■ EXCERPTED PASSAGE ■
# Young couple no kids - where to live?



## crunchyfrog (Sep 1, 2011)

Hi everyone

I was hoping I could pick your expert brains. We are shortly due to move to Dubai (about a month or two) and I'm currently contacting estate agents to book viewings.

I've studied the map long and hard and sort of have an idea where to live but not a 100% sure. 

My husband will be working in the Dubai Creek area (Deira side). We've lived in London for years and had to suffer the commute so ideally, he would like to be no further than a 20 minute drive from work. Also we like to go out for dinner and drinks so would love to live somewhere a bit lively.

We want 2+ bedrooms with all amenities (and preferrably a bit modern). I'm afraid of heights so it rules out high flats (although low flats not so much an issue). Our budget is up to 110-120K. 

With that in mind, the areas that seem like likely candidates are Downtown (specifically Old Town complex) and Jumeirah all the way down to Umm Suqeim. I think places like the Marina are too much out of the way so are unlikely candidates. 

Do people have specific recommendations? Other than these? Are places like Old Town nice to live in (they seem a little on the pricey side). Does anyone live in the La Plage Complexe in Jumeirah - any good?

Lots of questions I know - any help appreciated - truly


----------



## Guest (Sep 1, 2011)

crunchyfrog said:


> Hi everyone
> 
> I was hoping I could pick your expert brains. We are shortly due to move to Dubai (about a month or two) and I'm currently contacting estate agents to book viewings.
> 
> ...


I lived in Old Town and it was great, loved it. There are some low rise buildings in Old Town that are quite nice. Not sure, but it may be a bit of a stretch to get a 2 br on your budget. If you go on Property Real Estate for Sale and Rent. Jobs in the Middle East and North Africa , Free Classifieds in with Dubizzle.com and search, you should be able to get an idea of the rents being charged.

There are also some high rises with great views of the fountains,that would be cheaper, but not sure if you would be comfortable on a lower floor of one of those or not?

One of the members of this forum, BigJimbo is a realtor, so he may chime in with some ideas

Good luck


----------



## ash_ak (Jan 22, 2011)

■ STORED DATA ■

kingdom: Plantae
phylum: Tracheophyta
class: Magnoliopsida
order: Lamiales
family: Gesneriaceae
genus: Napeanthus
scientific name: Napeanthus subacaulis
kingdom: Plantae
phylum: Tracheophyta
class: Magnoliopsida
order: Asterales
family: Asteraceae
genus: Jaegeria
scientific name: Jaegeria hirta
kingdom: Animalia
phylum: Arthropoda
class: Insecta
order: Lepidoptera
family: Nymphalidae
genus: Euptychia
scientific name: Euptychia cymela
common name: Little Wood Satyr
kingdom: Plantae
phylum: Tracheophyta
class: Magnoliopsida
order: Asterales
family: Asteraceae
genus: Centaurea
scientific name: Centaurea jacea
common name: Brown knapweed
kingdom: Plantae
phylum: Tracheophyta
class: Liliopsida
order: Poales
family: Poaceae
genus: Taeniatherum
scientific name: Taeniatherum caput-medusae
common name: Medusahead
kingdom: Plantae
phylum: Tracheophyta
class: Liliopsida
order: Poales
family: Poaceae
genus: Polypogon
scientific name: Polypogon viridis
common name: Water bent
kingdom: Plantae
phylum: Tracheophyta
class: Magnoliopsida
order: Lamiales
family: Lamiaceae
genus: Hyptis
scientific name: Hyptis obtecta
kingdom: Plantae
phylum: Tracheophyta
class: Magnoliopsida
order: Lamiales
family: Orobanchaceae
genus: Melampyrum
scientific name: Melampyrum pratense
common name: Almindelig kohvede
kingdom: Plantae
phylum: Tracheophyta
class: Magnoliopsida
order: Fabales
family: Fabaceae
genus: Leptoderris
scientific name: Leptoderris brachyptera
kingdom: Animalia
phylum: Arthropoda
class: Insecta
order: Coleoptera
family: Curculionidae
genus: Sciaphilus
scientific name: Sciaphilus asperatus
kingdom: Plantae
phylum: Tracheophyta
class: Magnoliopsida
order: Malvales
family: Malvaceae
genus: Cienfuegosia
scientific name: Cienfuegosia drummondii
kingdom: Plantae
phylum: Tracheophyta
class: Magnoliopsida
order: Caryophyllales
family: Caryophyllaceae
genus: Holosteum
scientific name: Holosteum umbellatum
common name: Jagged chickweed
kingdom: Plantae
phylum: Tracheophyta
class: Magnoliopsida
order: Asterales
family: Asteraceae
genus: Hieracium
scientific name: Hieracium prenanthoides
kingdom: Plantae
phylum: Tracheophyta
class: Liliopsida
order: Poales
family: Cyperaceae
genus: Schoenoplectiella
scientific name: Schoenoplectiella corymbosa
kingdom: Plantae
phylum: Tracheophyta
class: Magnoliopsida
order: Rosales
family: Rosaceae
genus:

■ TASK STATEMENT ■
Carry on the forum thread on housing in Dubai from the point at which it stops. The rows bear no relation to the forum thread on housing in Dubai.

■ THE ANSWER ■
try Dubai apartments, Dubai villas for rent - Dubai hotels, Dubai property rentals at Just Rentals Dubai i found my apartment there.


----------



## amyjacksonsharma (Jul 3, 2011)

Hmmm mirdif might be good too.... U would get an awesome villa for that amount!


----------



## beeniesmiles (Aug 8, 2011)

old town is beautiful! and the buildings are low rises-- not to mention absolutely gorgeous and in an unbeatable location. the community is very self sustained and many residents never leave the neighborhood except to go to work since everything they could possibly need or want is right there. that being said, old town is more on the pricey side, and a 2 bedroom in ur range will be difficult to find.

jumeirah is a nice area as well, but again, for the range you mentioned, you would need to do some serious hunting.

business bay is a little south of old town however may be worth looking into- you should be able to find a 2 bedroom within ur range. theres alot of construction going on there and its mostly high rises- but again, if you're comfortable on a lower floor you might find a great home there-- and ur close to dubai mall and down town.

bur dubai is a hot mess with parking and traffic. i shudder to think about living there but there is tons of activity and exciting things to do/eat/see there.

i personally am in the marina/JBR and can tell u, the life on this side of town is fabulous. restaurants and hotels and beach and bars and clubs. its a party week long year round if u want it, but theres peace and quiet also if you want it. being a block from the beach is also a huge perk! ive been commuting from the marina to the trade center area and AT MOST its taken me like 25 minutes. AT MOST. keep in mind, dubai is small (the map makes it look huge) its just the traffic sometimes that can be a pain. but i'm from new york, and youve been in london, so anything i see, and you'll see will really pale in comparison.

it might be worth it for you guys to check out all parts of town-- u really might fall in love with a place "a little farther out"

good luck!!


----------



## Sunset (Jan 24, 2011)

crunchyfrog said:


> Hi everyone
> 
> I was hoping I could pick your expert brains. We are shortly due to move to Dubai (about a month or two) and I'm currently contacting estate agents to book viewings.
> 
> ...


 
There are quite a few buildings that have gone up in Business Bay and would probably find something very nice to fit your budget and you could ask about lower floor apartments. Old town is nice but, IMO, congested. 

Why not look in Deira? Check out dubizzle.com and put a price range of 100-120,000 and the areas you are interested in. I checked Deira and there are a few with a beautful view. The difference is that there would probably be more (for you?) to do on the other side (Business Bay, etc.)

Advice: please make sure you are dealing with a reputable agent/agency that is registered with RERA and do not make out any checks to the agent!!!! Any checks you write should go to the landlord and one to the real estate agency - your fee. You may also want to check with RERA that the landlord is indeed the landlord.

Good luck with your search.


----------



## wandabug (Apr 22, 2010)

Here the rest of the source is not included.